Montag, 14. Juni 2010

Fußball essen Nachrichten auf

Dass in Zeiten internationaler Fußballturniere das Interesse an politischen Themen bei vielen gegen Null strebt, ist hinlänglich bekannt (und wird von Regierenden auch gerne ausgenutzt). Bislang dachte ich allerdings, dass zumindest Nachrichtenredaktionen bei der Stange bleiben und zumindest versuchen, mal für eine Viertelstunde auf das Geschehen im Rest der Welt hinzuweisen. Falsch gedacht: Die "heute-journal"-Sendung gestern während der Halbzeitpause des Deutschlandspiels dürfte die inhaltsärmste Nachrichtensendung aller Zeiten gewesen sein.

Unsere Themen im Überblick:
1. Nach fußballtechnischer Anmoderation der obligatorische Bericht zum Public Viewing inkl. obligatorischer Verklärung des "Sommermärchens" 2006 und dem obligatorischen Hinweis auf den "Vuvuzela-Terror".
2. Nach fußballtechnischer Überleitung ein nichts Neues aussagender, unmotivierter Anderthalbminüter zum Koalitionskrach.
3. Nachrichtenblock (drei reichen, dann wieder ab zum Fußball) und Wetter.
4. ... und dann hat das ZDF in seinem Nachrichtenflaggschiff trotz verkürzter Sendezeit tatsächlich noch Zeit, um einen Programmtipp in eigener bzw. Marietta Slomkas Sache unterzubringen: Eine Doku, die irgendwann demnächst läuft und dessen Ankündigung fast ein Viertel der Sendezeit aufgewendet wird. Fußballtechnische Abmoderation.

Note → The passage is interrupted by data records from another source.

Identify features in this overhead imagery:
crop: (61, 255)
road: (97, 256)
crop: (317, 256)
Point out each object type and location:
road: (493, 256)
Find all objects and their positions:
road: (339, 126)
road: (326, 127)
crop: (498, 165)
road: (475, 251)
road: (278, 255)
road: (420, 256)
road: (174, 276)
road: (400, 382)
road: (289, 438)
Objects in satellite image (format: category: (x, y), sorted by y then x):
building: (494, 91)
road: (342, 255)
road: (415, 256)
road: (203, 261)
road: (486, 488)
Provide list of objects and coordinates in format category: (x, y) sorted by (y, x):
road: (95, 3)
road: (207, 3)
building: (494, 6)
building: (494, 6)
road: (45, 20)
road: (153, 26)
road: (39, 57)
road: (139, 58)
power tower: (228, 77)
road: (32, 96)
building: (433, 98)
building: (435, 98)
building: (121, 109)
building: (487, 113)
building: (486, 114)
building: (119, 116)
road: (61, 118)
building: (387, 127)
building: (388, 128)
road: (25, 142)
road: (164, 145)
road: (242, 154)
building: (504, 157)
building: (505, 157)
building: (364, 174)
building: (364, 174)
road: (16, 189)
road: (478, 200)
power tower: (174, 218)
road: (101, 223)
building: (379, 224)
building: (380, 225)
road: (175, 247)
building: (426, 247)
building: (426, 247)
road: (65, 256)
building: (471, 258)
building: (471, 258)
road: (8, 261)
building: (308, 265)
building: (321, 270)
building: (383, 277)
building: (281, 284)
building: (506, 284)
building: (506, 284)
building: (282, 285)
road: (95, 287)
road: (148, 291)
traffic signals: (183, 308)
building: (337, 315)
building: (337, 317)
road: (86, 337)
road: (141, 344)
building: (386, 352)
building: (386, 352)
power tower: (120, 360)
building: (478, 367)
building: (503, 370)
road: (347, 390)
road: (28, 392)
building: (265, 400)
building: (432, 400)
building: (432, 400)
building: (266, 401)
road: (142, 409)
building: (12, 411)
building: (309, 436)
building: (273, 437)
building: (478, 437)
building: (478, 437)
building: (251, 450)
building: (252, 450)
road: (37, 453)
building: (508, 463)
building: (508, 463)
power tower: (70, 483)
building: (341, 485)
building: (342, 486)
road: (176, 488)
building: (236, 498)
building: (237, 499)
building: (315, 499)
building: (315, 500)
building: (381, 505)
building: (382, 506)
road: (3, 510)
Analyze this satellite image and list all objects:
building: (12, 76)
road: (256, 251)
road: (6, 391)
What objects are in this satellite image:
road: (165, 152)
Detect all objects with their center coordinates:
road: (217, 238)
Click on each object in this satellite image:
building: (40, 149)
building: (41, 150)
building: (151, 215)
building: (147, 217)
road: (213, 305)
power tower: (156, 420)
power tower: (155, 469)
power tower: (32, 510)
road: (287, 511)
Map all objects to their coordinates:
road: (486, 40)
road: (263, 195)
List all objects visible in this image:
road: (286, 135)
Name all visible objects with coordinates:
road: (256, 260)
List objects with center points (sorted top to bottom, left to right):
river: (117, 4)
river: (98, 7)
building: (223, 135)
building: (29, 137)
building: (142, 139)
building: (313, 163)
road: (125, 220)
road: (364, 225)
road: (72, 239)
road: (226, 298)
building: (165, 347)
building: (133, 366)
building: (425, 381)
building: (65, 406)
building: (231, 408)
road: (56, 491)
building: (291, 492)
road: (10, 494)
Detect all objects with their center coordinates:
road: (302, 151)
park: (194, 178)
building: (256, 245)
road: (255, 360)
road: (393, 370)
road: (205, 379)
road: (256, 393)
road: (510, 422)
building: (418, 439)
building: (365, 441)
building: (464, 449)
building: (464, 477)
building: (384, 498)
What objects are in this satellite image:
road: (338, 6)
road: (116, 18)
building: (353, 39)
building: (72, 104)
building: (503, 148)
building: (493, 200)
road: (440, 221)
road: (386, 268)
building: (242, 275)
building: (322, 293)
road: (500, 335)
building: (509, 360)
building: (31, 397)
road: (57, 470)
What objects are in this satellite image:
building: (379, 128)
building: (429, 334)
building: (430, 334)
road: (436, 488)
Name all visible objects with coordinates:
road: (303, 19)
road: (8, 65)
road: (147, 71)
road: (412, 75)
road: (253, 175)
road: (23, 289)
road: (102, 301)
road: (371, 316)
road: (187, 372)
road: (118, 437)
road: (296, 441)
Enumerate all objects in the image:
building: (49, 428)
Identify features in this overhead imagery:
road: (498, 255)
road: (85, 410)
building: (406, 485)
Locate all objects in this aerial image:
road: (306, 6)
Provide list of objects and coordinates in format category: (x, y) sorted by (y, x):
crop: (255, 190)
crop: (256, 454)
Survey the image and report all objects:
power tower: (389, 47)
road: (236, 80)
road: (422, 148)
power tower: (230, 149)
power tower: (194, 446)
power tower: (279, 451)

Ölpest? Ach was, das verdirbt nur die Feierlaune. Schäuble lehnt trotz Finanzdesaster eine Anhebung des Spitzensteuersatzes ab? Dito, da schmeckt doch bloß das Bier nicht mehr, wenn man über sowas nachdenkt. Die Atommacht Pakistan arbeitet Hand in Hand mit den Taliban? Geschenkt - das Thema haben wir doch schon im Nachrichtenblock abgefrühstückt (Bundeswehrsoldat bei Anschlag schwer verletzt). Sprengsatzattacke in Berlin? Ist durch, das Thema, wichtiger sind die Vuvuzela-Attacken.

Na, da freut man sich ja schon auf die nächsten dreieinhalb Wochen. Und Merkel und Westerwelle wird es sicher auch ein innerer Reichsparteitag sein, wenn sie von den TV-Anstalten eine längere Verschnaufpause bekommen. Vielleicht können sie sogar unbemerkt die Sparpaket-Daumenschrauben noch weiter anziehen.

2 Kommentare:

Ulf hat gesagt…

Ein Schelm, wer Arges dabei denkt. Lächerlich ist das allemal- oder besorgniserregend.

Anonym hat gesagt…

"Es ist mir ein innerer Reichsparteitag' oder 'Es ist mir ein innerer Vorbeimarsch', mit parodistischer Beziehung auf die bombastischen Reichsparteitage der Nationalsozialisten in den dreißiger Jahren aufgekommen."
Warum regt man sich über den Spruch auf? Ich kannte ihn bisher nicht, aber alles weißt darauf hin, dass er nicht Nazi-Verherrlichend ist, sondern genau das Gegenteil. Aber passend zu deinem Post regt die Internet-Gemeinde sich über so einen Scheiß auf, ist ja auch viel leichter als über wirkliche Probleme nachzudenken.